July 8, 2001
Julio Montaner was the second speaker. He is Argentinean and he was playing at home. He began his talk by celebrating the victory of Argentina against Ghana in the soccer sub-20 World Cup, which set a more relaxed tone.
He tried to tackle the issue of when to start therapy. First he admitted that there is no clear answer to this issue and that we need prospective trials to evaluate it. Then he reviewed the arguments in favor of prompt initiation of therapy, and he basically made holes in every single one of them. He stated that it is unrealistic to expect that with the current antiretroviral drugs we will be able to eradicate the infection -- our initial hope when we started these very aggressive combinations a few years ago. The preservation of the CTL response against HIV can only be attained with the treatment of seroconverters very early in the course of the infection. It is obviously not an argument that can be applied to the 36 million people already infected in the world.
He presented data demonstrating that immune reconstitution can occur even in quite advanced stages of the disease, another "classic" argument to push for early therapy. Although the control of HIV replication is easier early after infection, the virologic success of currently available HAART regimens is similar when they are started in more advanced phases of the disease, so it is difficult to justify early initiation on that basis. Another classic line of reasoning in favor of starting early has been that this prevents the evolution of resistant quasi-species that could compromise the future response to antiretrovirals.

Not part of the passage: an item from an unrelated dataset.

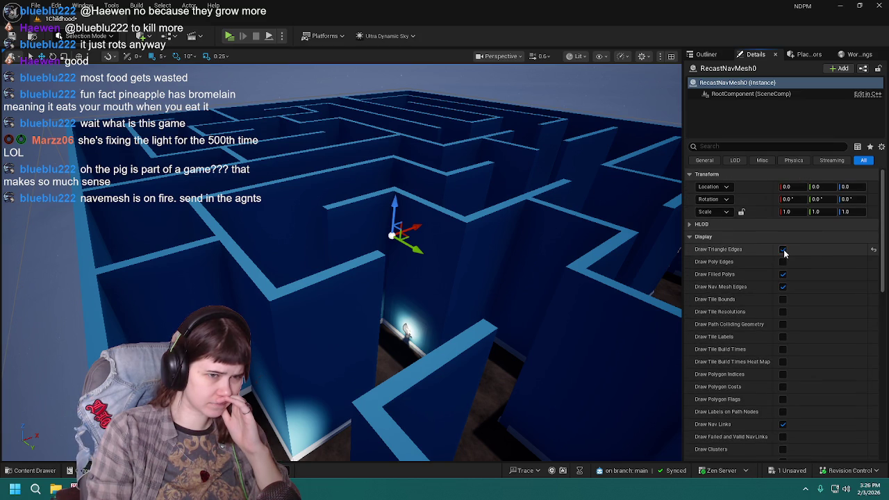
scroll(778, 365, down, 4)
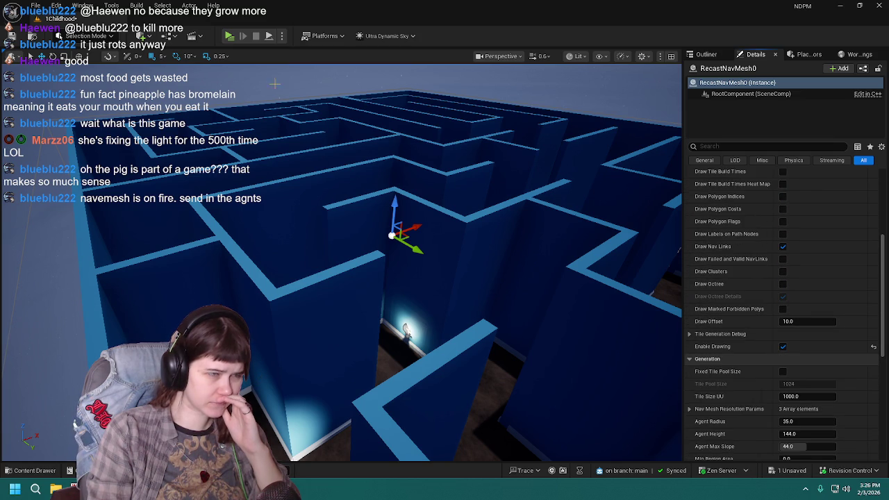
Step: Enable the Navigation show flag in the viewport and review the navmesh display settings
click(599, 56)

However, this has not happened, and the response to HAART regimens is similar among patients who delayed the initiation of therapy.
We are left only with the argument that we should treat early in order to decrease the overall viral load of the population, and, in this way, prevent transmission to others. Unfortunately, we know that the availability of therapy changes behavior, and that people quickly resume high-risk practices. The epidemic is spreading again in places with excellent access to treatment like San Francisco.
There are several arguments favoring a delayed initiation of therapy, and he also reviewed them.
If we are not itching to start treatment, then the question becomes when should it be done? How long can we wait without compromising future response and preventing morbidity and mortality? The question is where do we put the line to start antiretroviral therapy? Julio Montaner reviewed some of the data from the British Columbia Cohort and pointed out that the responses were pretty good at multiple levels of CD4 (if the individual maintains adherence to therapy) and that he would put the line of initiation at around 200 CD4 cells.
He also stated, at the end of his talk, that this threshold obviously is not written in stone and that we should conduct more trials to try and answer this question. The decision of when to start has incredible implications in terms of the total cost of treatment, especially now that we are trying to provide access to these therapies for the whole world.